Em BABEL, o efeito dominó se inicia a partir do tiro de um rifle. Dois meninos
marroquinos testam inocentemente a arma que o pai comprou para eles matarem os
chacais que comiam as cabras. Um dos meninos, duvidando do alcance da arma,
resolve testar num ônibus de turistas que passa pela estrada abaixo da
ribanceira onde eles estão. Resultado: uma turista americana (Cate Blanchett) é
baleada e seu marido (Brad Pitt) fica desesperado, tentando com dificuldade
conseguir ajuda médica naquele lugar. Apesar de não ter uma força dramática tão
envolvente quanto deveria, a estória que se passa em Marrocos é a mais bem
resolvida de todas. Ao menos, se levarmos em consideração o filme como um todo,
e não por partes separadas. Visto em separado, talvez o segmento no Japão seja o
melhor. Mas é o que mais parece estar forçadamente costurado ao enredo. Não é
porque um japonês deu de presente uma arma para um marroquino que ele é culpado
pelo acontecido. Se for assim, porque não ir atrás também dos fabricantes das
armas? Visto em separado, o segmento no Japão é o que mais traz interessantes
experimentações de som - a protagonista é uma menina surda – e onde a câmera se
aquieta mais um pouco, deixando espaço para respirar, para aprofundar um pouco o
drama da garota carente e valorizar a geografia de Tóquio.
Falando em geografia, não deixa de ser interessante o fato de Iñarritu ter
abordado um tema tão incômodo para os americanos, que é o da travessia dos
mexicanos no deserto para entrarem ilegalmente nos Estados Unidos.

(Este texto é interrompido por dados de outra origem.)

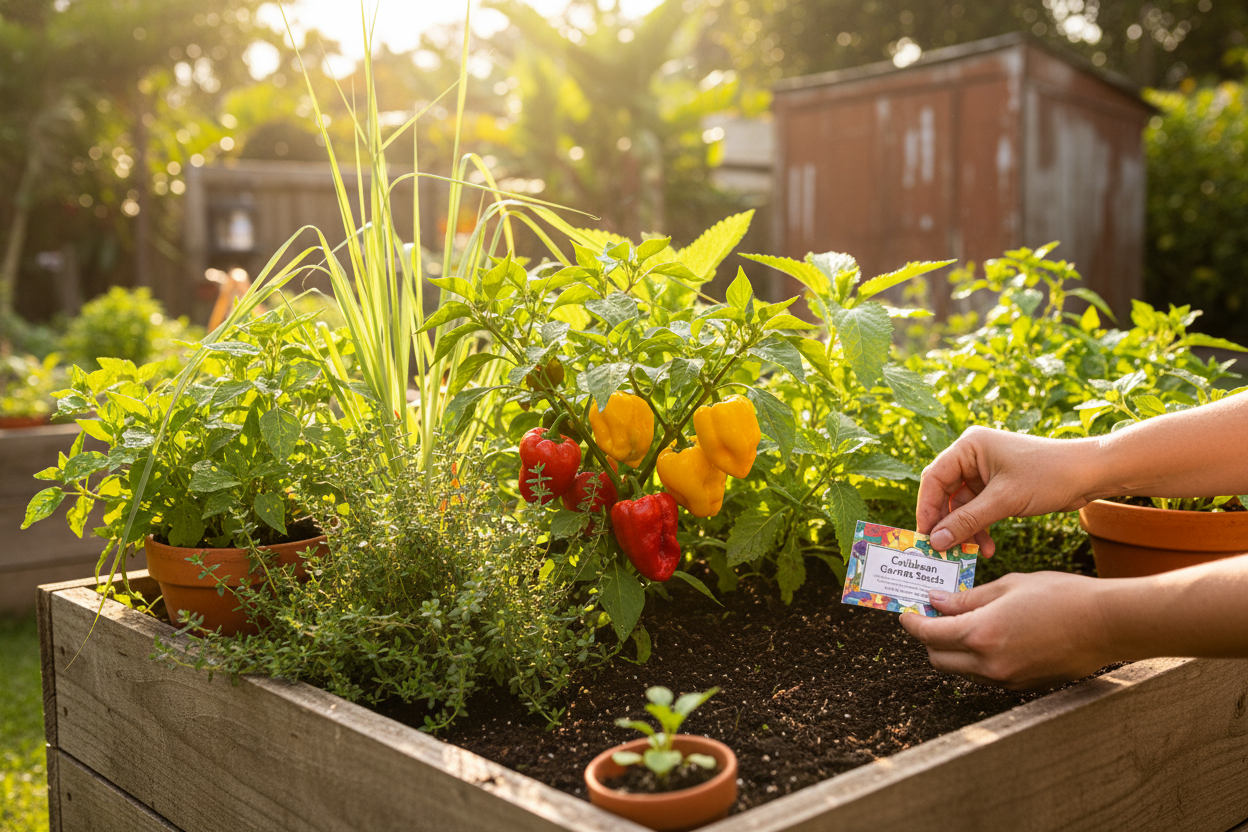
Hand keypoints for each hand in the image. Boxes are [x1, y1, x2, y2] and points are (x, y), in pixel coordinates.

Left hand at [899, 572, 1111, 689]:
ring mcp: (1007, 679)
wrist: (1108, 624)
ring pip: (960, 670)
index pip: (928, 634)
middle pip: (938, 658)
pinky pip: (985, 675)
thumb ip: (967, 598)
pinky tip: (987, 637)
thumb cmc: (1061, 596)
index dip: (912, 622)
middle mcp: (989, 663)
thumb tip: (936, 602)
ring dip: (951, 650)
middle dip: (928, 638)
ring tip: (959, 624)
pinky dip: (976, 659)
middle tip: (932, 615)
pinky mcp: (1023, 686)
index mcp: (981, 634)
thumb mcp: (1008, 586)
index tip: (905, 612)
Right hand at [917, 426, 1098, 555]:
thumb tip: (935, 541)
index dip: (927, 508)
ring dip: (967, 530)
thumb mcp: (1004, 500)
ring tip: (972, 552)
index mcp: (969, 446)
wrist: (1091, 474)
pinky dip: (981, 527)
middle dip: (948, 523)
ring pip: (963, 506)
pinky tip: (988, 546)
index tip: (925, 536)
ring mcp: (985, 471)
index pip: (934, 478)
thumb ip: (967, 521)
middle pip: (946, 493)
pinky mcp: (998, 486)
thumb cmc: (1048, 475)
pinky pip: (979, 509)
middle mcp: (973, 456)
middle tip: (943, 549)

Inclusive, na
última segunda-feira, quando o diretor subiu ao palco para receber das mãos de
Arnold Schwarzenegger o Globo de Ouro de Melhor Filme - Drama, ele fez uma
brincadeira dizendo que estava com a documentação em dia. Pena que Iñarritu
filmou o seu próprio povo de maneira estereotipada, preferindo não mostrar nada
das belezas naturais do México. Terá sido para tornar mais evidente a distância
que existe entre o México (e o Marrocos) e os países do primeiro mundo -
representados pelos Estados Unidos e pelo Japão?
No que se refere à narrativa, e comparando com os seus dois trabalhos anteriores
- também em parceria com Guillermo Arriaga - percebe-se facilmente que BABEL tem
uma estrutura bem mais simples. Ainda há um pouco da não-linearidade, mas de
maneira bem menos radical. BABEL é o mais convencional dos filmes da dupla
Iñarritu-Arriaga. Aliás, de quem será a culpa pela opção pela montagem
não-linear, do diretor ou do roteirista? Lendo uma entrevista de Iñarritu, ele
conta que quando era criança, seu pai costumava contar para ele umas histórias
de maneira bem pouco usual. Ele parava a história no meio, em seguida ia para o
final, depois voltava para o começo... Iñarritu diz também que tinha uma tia que
gostava de contar histórias de forma linear e que ele achava isso muito chato. O
diretor culpa o pai e o déficit de atenção que ele tem como as causas de ele
pensar de forma "diversa". Talvez Iñarritu seja um dos mais importantes
representantes desses tempos em que vivemos, onde a dificuldade de concentração
é comum devido à avalanche de informações fragmentadas e de fácil acesso.